Northern Illinois Food Bank

North Texas Food Bank

There are, of course, thousands more food banks around the country. If you know of one you'd like to recommend, please leave a link in the comments.



I had lunch the other day with a friend who'd gone from a three-paycheck household to one in four months - and her company's cutting back. Even though she has a well-paying job, dozens of jobs in her division have already been cut back to part-time, and she's worried she's next.
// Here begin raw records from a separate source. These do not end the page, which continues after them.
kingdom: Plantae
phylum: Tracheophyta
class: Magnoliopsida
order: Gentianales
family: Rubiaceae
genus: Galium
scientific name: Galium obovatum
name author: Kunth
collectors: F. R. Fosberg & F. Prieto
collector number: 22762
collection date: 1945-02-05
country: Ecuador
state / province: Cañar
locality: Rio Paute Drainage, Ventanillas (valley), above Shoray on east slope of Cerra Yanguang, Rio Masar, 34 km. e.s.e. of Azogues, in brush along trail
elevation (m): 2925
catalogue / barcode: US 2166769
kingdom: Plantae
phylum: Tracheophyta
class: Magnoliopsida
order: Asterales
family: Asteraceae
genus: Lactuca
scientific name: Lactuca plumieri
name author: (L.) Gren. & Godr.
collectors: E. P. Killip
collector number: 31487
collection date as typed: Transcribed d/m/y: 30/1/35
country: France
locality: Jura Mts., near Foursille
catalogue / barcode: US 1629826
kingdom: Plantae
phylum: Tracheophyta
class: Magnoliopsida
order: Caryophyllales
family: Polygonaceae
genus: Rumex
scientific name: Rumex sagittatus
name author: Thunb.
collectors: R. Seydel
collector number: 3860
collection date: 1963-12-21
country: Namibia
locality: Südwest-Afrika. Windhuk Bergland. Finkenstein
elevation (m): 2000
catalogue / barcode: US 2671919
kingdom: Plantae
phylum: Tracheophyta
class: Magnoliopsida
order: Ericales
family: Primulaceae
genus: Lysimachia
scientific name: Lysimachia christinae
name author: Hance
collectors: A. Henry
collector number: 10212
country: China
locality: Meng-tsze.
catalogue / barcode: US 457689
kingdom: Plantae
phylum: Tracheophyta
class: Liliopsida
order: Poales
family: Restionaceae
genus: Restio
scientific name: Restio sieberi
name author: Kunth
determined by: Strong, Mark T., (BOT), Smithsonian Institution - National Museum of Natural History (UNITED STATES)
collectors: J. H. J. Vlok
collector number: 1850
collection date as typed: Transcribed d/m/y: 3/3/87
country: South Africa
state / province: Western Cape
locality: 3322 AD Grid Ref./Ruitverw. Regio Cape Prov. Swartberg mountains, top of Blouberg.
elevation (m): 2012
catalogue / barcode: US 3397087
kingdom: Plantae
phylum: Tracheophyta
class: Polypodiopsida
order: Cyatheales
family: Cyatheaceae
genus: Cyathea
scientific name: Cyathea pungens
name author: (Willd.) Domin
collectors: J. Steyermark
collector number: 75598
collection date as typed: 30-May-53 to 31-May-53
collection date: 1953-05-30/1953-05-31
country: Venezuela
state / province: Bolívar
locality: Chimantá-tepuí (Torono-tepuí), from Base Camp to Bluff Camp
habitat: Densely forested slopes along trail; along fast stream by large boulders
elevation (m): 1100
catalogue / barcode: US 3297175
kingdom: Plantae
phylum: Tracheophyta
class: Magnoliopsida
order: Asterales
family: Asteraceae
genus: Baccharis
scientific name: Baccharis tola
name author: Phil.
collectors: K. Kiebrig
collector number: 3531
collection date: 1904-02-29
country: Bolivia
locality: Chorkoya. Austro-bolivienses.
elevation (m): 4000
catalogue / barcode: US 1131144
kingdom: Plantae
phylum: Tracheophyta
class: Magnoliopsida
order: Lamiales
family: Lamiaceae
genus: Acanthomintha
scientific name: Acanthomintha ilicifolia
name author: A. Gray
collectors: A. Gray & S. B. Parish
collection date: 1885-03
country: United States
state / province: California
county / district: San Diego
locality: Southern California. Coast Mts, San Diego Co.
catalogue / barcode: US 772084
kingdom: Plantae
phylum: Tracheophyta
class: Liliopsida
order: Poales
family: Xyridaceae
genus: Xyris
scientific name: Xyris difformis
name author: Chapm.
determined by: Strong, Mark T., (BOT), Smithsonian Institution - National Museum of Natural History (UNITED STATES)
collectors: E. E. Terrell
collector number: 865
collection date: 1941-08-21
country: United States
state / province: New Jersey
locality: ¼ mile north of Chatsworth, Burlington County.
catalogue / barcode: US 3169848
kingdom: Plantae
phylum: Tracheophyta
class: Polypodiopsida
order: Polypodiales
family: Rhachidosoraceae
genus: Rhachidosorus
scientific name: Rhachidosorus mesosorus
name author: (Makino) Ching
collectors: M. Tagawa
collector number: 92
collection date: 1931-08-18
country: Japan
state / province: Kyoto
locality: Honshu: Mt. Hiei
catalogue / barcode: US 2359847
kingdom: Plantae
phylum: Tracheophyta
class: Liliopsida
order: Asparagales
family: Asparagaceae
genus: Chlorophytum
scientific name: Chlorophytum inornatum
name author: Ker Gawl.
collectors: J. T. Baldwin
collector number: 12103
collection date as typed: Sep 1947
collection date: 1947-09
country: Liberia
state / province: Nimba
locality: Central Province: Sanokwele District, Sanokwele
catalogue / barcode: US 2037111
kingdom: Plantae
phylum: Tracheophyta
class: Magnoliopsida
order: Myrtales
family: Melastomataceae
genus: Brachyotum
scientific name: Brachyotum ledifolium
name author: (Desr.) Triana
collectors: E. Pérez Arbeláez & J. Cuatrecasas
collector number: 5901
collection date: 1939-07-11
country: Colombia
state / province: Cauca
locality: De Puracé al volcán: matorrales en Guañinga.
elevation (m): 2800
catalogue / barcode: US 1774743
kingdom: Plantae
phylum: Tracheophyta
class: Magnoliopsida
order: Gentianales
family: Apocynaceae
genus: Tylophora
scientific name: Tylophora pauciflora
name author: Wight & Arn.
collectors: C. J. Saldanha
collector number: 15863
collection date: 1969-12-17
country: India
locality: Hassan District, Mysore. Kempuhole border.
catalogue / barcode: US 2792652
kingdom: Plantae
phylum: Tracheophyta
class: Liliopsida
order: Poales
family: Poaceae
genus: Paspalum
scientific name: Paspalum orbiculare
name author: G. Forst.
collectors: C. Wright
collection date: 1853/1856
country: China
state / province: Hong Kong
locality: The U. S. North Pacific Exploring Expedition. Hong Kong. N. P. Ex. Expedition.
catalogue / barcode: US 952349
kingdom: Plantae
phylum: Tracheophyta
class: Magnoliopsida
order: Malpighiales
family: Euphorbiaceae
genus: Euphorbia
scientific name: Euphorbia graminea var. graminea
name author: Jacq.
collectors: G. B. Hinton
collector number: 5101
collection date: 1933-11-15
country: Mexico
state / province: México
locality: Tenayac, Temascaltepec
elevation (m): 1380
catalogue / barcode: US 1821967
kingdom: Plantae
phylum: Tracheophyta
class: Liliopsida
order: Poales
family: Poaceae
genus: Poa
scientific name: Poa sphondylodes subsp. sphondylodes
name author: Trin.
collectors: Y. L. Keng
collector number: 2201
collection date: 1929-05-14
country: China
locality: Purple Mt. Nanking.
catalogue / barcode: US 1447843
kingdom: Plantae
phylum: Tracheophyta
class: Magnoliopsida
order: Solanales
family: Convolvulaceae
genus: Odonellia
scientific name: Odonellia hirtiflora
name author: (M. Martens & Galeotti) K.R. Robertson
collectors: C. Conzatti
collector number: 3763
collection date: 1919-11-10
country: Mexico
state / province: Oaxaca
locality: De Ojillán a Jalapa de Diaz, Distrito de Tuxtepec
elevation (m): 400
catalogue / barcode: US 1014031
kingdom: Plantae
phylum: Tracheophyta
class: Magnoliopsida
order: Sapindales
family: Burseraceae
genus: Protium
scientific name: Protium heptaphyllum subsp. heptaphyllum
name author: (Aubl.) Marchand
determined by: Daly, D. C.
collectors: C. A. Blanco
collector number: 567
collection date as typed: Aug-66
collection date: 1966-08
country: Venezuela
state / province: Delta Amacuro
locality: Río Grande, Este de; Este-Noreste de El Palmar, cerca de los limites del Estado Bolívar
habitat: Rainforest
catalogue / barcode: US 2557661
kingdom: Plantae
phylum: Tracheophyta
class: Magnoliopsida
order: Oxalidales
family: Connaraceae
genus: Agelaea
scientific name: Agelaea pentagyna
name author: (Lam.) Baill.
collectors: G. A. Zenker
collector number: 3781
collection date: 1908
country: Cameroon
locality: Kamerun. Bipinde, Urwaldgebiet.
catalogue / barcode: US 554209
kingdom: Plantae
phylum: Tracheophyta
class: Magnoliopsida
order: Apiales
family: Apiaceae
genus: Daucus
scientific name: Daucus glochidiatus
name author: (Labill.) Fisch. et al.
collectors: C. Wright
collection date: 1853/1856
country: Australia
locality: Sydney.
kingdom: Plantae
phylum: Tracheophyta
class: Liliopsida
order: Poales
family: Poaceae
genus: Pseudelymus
I talked to her about going to a food bank, and she was surprised to hear she could qualify without being on welfare:

MORRISTOWN, N.J. — Once a crutch for the most needy, food pantries have responded to the deepening recession by opening their doors to what Rosemary Gilmartin, who runs the Interfaith Food Pantry here, described as “the next layer of people” — a rapidly expanding roster of child-care workers, nurse’s aides, real estate agents and secretaries facing a financial crisis for the first time.

Demand at food banks across the country increased by 30 percent in 2008 from the previous year, according to a survey by Feeding America, which distributes more than two billion pounds of food every year. And instead of their usual drop in customers after the holidays, many pantries in upscale suburbs this year are seeing the opposite.

Here in Morris County, one of the wealthiest counties in the country, the Interfaith pantry opened for an extra night last week to accommodate the growing crowds. Among the first-time visitors were Cindy Dreeszen and her husband, who both have steady jobs — his at a movie theater and hers at a government office — with a combined annual income of about $55,000.

But with a 17-month-old son, another baby on the way, and, as Ms. Dreeszen put it, “the cost of everything going up and up,” the couple showed up in search of free groceries.

“I didn’t think we’d even be allowed to come here,” said Ms. Dreeszen, 41, glancing around at the shelves of fruit, whole-wheat pasta and baby food. “This is totally something that I never expected to happen, to have to resort to this.”

Now, I know some of you are going to say they make enough money to live and they're just trying to scrounge off the system. But that's unlikely: How many working people want to stand in line at a food bank? People are usually ashamed of needing help.

Things are so bad right now for so many of us. Try to have some compassion - it could be you.